On top of the eclectic mix of BooTown-produced events is the fact that many of them are held in different venues (hence the “non-traditional settings” part of their mission statement). While the regularly occurring Neo Benshi and Grown-up Storytime events have a set location — both of which are in Montrose — the original productions float between various bars, venues and open spaces throughout the city.
This gypsy approach to staging productions parallels BooTown’s ability to adapt, change and grow into something that is unlike any other organization in the city. Over the last seven years they’ve managed to remain an enigma; often classified as a theater company for grant-writing purposes, but otherwise nearly undefinable between the shadow puppetry, mixed media performances, crowdsourced monthly events and always-rotating slate of performance venues.
“We’ve been trying to phrase it as ‘theatrical and performative events,’” says Burleson. “But that’s just a mouthful, so we sometimes like to just say we’re a good time and a home of the weird and the wonderful.”

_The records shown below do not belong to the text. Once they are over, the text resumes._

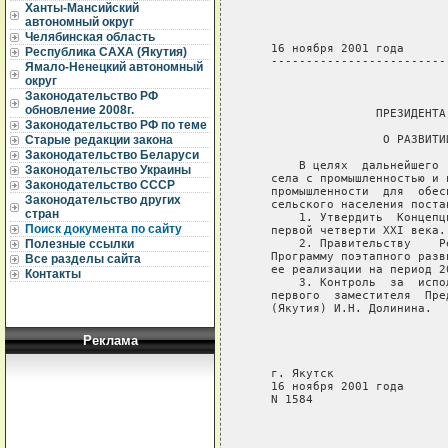
Ханты-Мансийский
автономный округ
Челябинская область
Республика САХА (Якутия)
Ямало-Ненецкий автономный
округ
Законодательство РФ
обновление 2008г.
Законодательство РФ по теме
Старые редакции закона
Законодательство Беларуси
Законодательство Украины
Законодательство СССР
Законодательство других
стран
Поиск документа по сайту
Полезные ссылки
Все разделы сайта
Контакты
Реклама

And much like Montrose itself, BooTown has always been and always will be wonderfully and refreshingly unexpected.
NOTE: The second-ever BooTown Bash happens October 25 at The Summit. The event is $25, with funds going to BooTown to help with upcoming productions. There will be food, drink, live music and even a puppet pageant where attendees can make their own shadow puppets and present them onscreen. The theme is mix and match — the perfect excuse to bring out those plaid pants and that polka-dot shirt.